MALAM Minggu ini adalah puncak acara memperingati hari jadi kota Semarang. Suasana Bendungan Banjir Kanal sangat ramai dengan pengunjung yang datang menyaksikan pesta lampion dan kembang api.
Tak ketinggalan pula Wati bersama Timbul pacarnya yang seorang Satpam perumahan ikut menyaksikan jalannya keramaian.
“Dek Wati sayang, bagus kembang apinya dilihat dari sini, ya? Bercahaya warna-warni secantik wajahmu,” kata Timbul merayu.
“Ah … masak, sih? Mas Timbul terlalu memuji aku yang jelek begini,” Wati tersipu malu menutup bibir tonggosnya.
“Lho … betul ini! Aku melihat wajahmu semakin menjadi bagaimanaaa … gitu deh. Ingin rasanya … ehmmm,” Timbul melirik nakal kepada Wati dengan senyam senyum.
“Mas Timbul nakal aah …, Mas kalau merayu Wati begini pasti ada maunya,” kata Wati manja.
“Hehehe … iya, Wati sayang. Emm … sebenarnya mas mau ngomong dikiiiiit … boleh, ya? Emm … dek Wati, mas bisa pinjam uangmu lagi ndak? Plisss deh,” kata Timbul memelas memonyongkan bibir.
“Lho, kemarin juga sudah Wati pinjami duit? Lagi pula seminggu yang lalu utang Mas Timbul belum juga dibayar, sekarang pinjam lagi. Bagaimana tho?” tanya Wati sambil mengerutkan alisnya.
“Anu, Wati. Mas ada keperluan mendadak emakku sakit. Aku harus kirim uang untuk biaya berobat,” Timbul pun meyakinkan.
“Ya sudah …, nanti Wati pinjami lagi, ya? Asalkan untuk berobat emak Mas yang sakit. Supaya segera sembuh. Sebenarnya uang Wati juga sudah menipis karena belum diberi gaji oleh juragan mami untuk bulan ini,” kata Wati yang seorang pembantu rumah tangga.

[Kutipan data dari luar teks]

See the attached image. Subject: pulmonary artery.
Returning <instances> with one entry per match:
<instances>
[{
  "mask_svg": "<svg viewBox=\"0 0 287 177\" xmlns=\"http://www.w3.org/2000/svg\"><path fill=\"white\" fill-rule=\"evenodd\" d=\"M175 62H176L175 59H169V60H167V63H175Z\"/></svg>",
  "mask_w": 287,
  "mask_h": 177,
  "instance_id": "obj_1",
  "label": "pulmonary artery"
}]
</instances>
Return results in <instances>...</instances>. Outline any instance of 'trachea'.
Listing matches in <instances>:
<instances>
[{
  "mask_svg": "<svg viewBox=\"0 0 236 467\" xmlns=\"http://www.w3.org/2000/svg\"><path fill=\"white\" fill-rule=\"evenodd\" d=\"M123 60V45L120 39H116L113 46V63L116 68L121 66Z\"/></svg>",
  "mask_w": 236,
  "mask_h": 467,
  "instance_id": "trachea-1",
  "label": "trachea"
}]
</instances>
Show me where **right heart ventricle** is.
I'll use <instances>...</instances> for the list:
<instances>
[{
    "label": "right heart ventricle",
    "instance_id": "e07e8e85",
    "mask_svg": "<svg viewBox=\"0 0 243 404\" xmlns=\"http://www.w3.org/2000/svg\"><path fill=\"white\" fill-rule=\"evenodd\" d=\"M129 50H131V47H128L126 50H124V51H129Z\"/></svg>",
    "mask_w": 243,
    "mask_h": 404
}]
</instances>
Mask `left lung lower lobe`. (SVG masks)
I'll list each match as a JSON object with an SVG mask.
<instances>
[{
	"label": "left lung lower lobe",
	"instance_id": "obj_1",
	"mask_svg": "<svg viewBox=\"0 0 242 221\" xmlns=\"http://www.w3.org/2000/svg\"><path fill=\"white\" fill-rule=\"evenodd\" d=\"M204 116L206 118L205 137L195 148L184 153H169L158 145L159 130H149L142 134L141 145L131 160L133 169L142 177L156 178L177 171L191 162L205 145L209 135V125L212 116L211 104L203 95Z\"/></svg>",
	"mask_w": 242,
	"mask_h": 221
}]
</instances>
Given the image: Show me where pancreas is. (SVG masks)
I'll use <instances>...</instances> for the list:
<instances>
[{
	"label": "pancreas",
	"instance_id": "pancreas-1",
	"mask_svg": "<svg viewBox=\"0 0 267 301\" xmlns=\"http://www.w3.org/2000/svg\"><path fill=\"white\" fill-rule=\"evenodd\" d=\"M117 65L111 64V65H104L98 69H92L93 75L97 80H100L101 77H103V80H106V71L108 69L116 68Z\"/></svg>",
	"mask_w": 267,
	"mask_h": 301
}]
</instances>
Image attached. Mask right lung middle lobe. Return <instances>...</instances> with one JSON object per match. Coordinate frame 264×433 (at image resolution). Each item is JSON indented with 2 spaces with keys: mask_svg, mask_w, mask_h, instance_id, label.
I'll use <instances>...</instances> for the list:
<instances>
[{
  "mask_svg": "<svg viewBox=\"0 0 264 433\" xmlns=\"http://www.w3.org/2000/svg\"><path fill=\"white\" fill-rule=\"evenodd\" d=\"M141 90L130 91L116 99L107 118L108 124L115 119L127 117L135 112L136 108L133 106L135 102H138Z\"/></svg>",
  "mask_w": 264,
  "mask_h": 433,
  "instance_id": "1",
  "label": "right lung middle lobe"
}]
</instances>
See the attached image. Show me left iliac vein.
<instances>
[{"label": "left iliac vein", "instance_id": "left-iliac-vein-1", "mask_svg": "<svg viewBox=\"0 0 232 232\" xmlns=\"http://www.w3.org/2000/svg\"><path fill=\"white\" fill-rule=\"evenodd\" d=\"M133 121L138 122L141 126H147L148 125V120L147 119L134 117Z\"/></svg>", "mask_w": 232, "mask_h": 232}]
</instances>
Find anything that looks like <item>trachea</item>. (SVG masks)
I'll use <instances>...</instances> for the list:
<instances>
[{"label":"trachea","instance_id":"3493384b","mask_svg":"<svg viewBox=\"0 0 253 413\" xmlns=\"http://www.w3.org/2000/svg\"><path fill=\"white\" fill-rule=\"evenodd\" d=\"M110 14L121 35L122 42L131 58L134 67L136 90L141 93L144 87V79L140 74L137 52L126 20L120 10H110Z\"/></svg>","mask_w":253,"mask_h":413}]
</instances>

“Hehehe … terima kasih Wati sayang. Mas Timbul janji, deh, ntar mas kembalikan setelah gajian,” kata Timbul kembali senyam-senyum girang.
Acara perhelatan kota Semarang pada malam Minggu itu sungguh ramai sekali. Penonton memadati areal bendungan dan sekitarnya. Dengan pagelaran grup orkes dangdut yang menyajikan musiknya, hingar bingarlah acara pada malam itu.
Bersama kerumunan orang yang berdesakan menikmati acara yang disajikan, munculah seorang wanita berparas gemuk dan dua wanita lain menghampiri kedua pasangan itu.
“Mas Timbul! Kamu ke mana saja selama ini? Surti mencari ke sana kemari tiga bulan ndak ketemu,” hardik seorang wanita yang mengaku bernama Surti. “aku kangen, Mas. Mengapa kamu meninggalkan aku tanpa memberi kabar? Dan kata Paijo temanmu itu, Mas Timbul sudah keluar dari tempat kerja, ya?”
“B-b-betul, Surti. Eh … emm …,” kata Timbul kaget celingak-celinguk gelagapan menjawab pertanyaan itu.
“Lho, kamu Surti teman desaku, ya? Kok bisa sampai di sini?” kata Wati kepada Surti dengan terkejut.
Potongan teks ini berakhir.